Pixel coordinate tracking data

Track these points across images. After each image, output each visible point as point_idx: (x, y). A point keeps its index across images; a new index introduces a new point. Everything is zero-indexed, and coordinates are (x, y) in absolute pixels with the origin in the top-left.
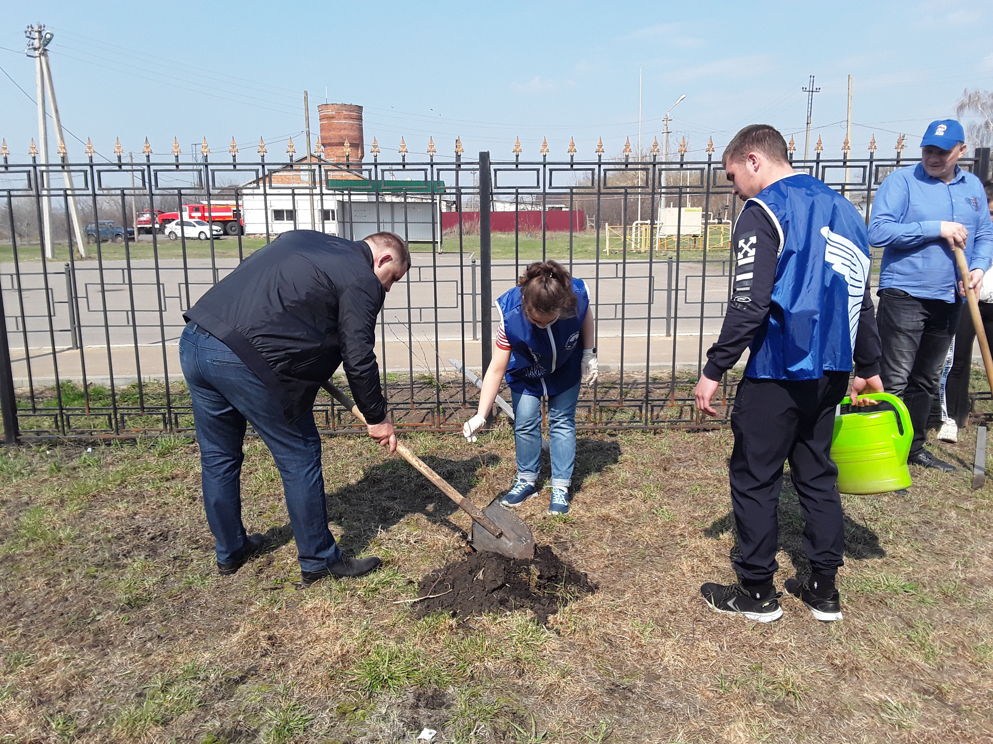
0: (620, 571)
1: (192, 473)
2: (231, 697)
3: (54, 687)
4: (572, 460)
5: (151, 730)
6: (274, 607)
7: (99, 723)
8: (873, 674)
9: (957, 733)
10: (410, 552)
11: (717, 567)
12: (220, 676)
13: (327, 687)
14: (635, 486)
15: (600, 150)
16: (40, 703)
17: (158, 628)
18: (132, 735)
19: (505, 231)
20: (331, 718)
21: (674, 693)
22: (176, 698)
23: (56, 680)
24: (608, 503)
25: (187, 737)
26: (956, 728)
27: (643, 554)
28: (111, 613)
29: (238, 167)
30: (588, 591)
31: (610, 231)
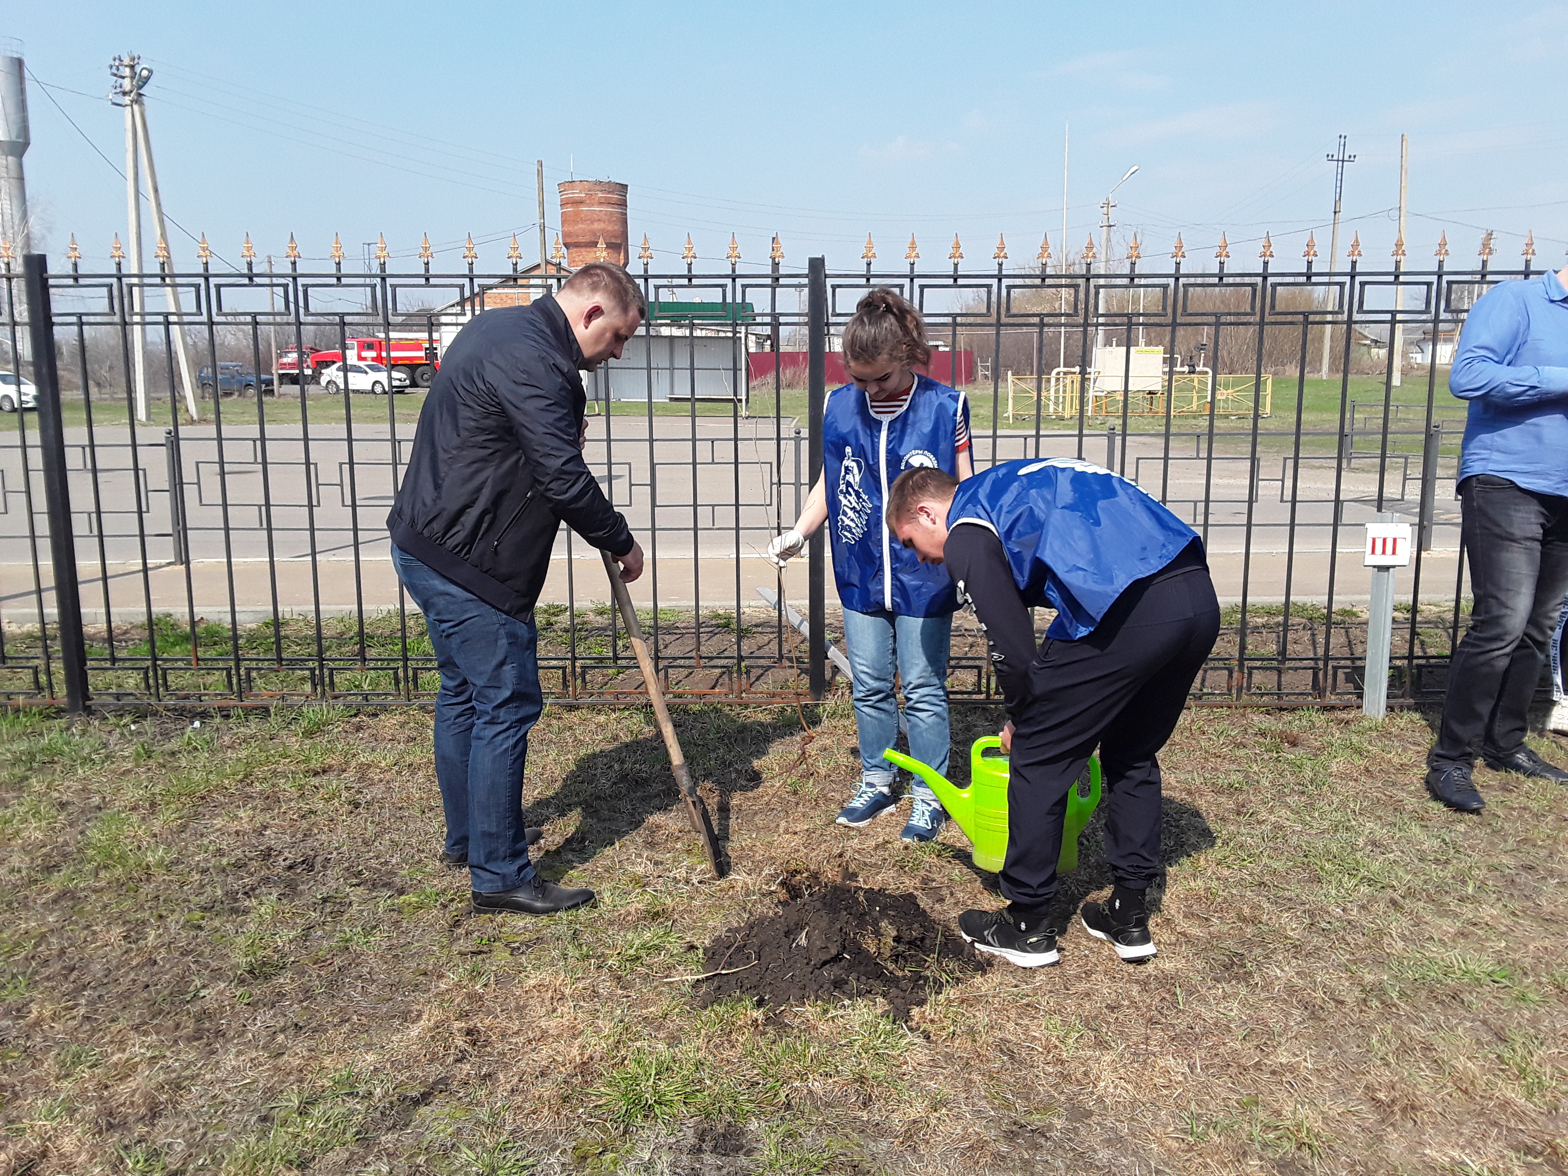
1: (354, 764)
2: (407, 1125)
3: (132, 1103)
6: (476, 983)
7: (201, 1162)
8: (1439, 1117)
10: (692, 898)
12: (391, 1092)
13: (558, 1114)
15: (1001, 253)
16: (110, 1126)
17: (295, 1012)
20: (564, 1164)
21: (1115, 1141)
22: (320, 1126)
23: (135, 1091)
28: (223, 985)
29: (432, 281)
30: (976, 970)
31: (1015, 385)
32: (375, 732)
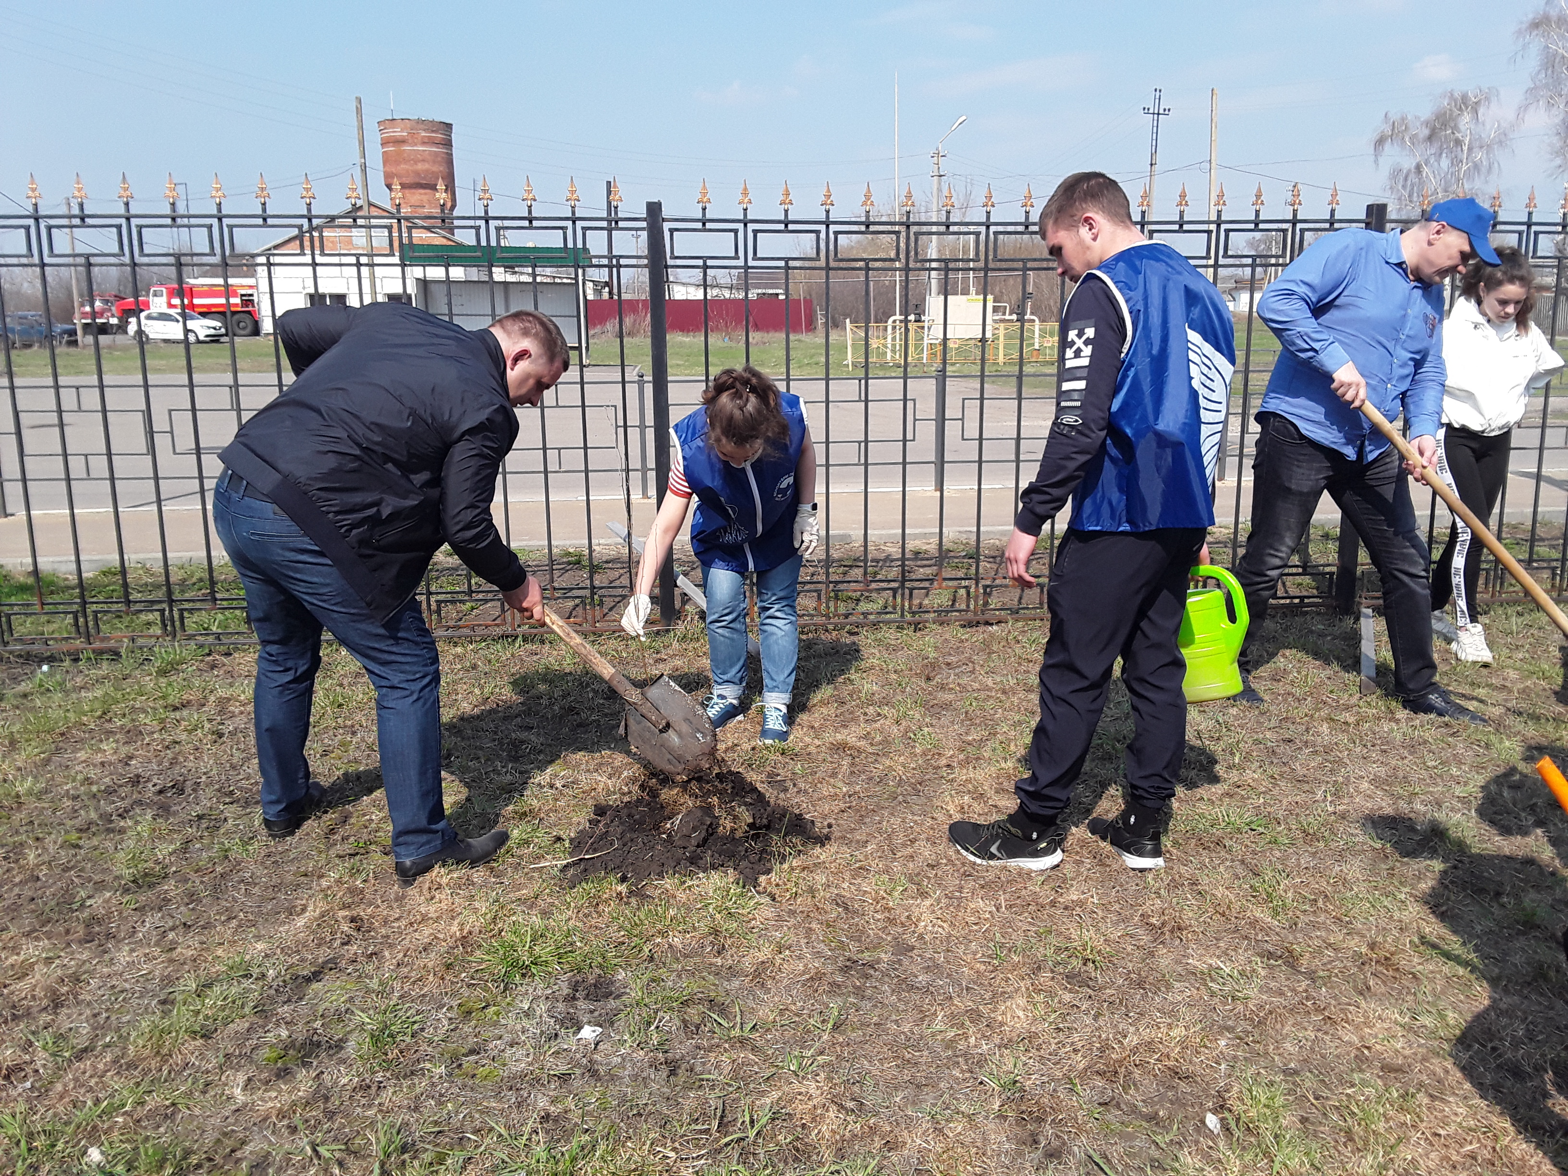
0: (861, 816)
1: (212, 698)
2: (301, 999)
3: (34, 997)
4: (793, 665)
5: (187, 1045)
6: (356, 880)
7: (108, 1039)
8: (1201, 935)
9: (1309, 1003)
10: (557, 800)
11: (996, 806)
12: (283, 972)
13: (443, 979)
14: (886, 702)
15: (828, 202)
16: (15, 1017)
17: (183, 913)
18: (158, 1052)
19: (688, 331)
20: (450, 1019)
21: (933, 968)
22: (219, 1003)
23: (35, 986)
24: (845, 727)
25: (240, 1052)
26: (1307, 999)
27: (895, 792)
28: (108, 895)
29: (270, 221)
30: (815, 843)
31: (854, 333)
32: (230, 669)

- [Work required]:
Except for the pictures, write the data out exactly.

- [Finished task]:
Track these points across images. After each image, output each visible point as point_idx: (x, y). A point keeps its index across images; a new index introduces a new point. Everything is zero-indexed, and coordinates are (x, y) in absolute pixels with the origin in the top-left.
0: (620, 571)
1: (192, 473)
2: (231, 697)
3: (54, 687)
4: (572, 460)
5: (151, 730)
6: (274, 607)
7: (99, 723)
8: (873, 674)
9: (957, 733)
10: (410, 552)
11: (717, 567)
12: (220, 676)
13: (327, 687)
14: (635, 486)
15: (600, 150)
16: (40, 703)
17: (158, 628)
18: (132, 735)
19: (505, 231)
20: (331, 718)
21: (674, 693)
22: (176, 698)
23: (56, 680)
24: (608, 503)
25: (187, 737)
26: (956, 728)
27: (643, 554)
28: (111, 613)
29: (238, 167)
30: (588, 591)
31: (610, 231)
1: (354, 764)
2: (407, 1125)
3: (132, 1103)
6: (476, 983)
7: (201, 1162)
8: (1439, 1117)
10: (692, 898)
12: (391, 1092)
13: (558, 1114)
15: (1001, 253)
16: (110, 1126)
17: (295, 1012)
20: (564, 1164)
21: (1115, 1141)
22: (320, 1126)
23: (135, 1091)
28: (223, 985)
29: (432, 281)
30: (976, 970)
31: (1015, 385)
32: (375, 732)
0: (861, 816)
1: (212, 698)
2: (301, 999)
3: (34, 997)
4: (793, 665)
5: (187, 1045)
6: (356, 880)
7: (108, 1039)
8: (1201, 935)
9: (1309, 1003)
10: (557, 800)
11: (996, 806)
12: (283, 972)
13: (443, 979)
14: (886, 702)
15: (828, 202)
16: (15, 1017)
17: (183, 913)
18: (158, 1052)
19: (688, 331)
20: (450, 1019)
21: (933, 968)
22: (219, 1003)
23: (35, 986)
24: (845, 727)
25: (240, 1052)
26: (1307, 999)
27: (895, 792)
28: (108, 895)
29: (270, 221)
30: (815, 843)
31: (854, 333)
32: (230, 669)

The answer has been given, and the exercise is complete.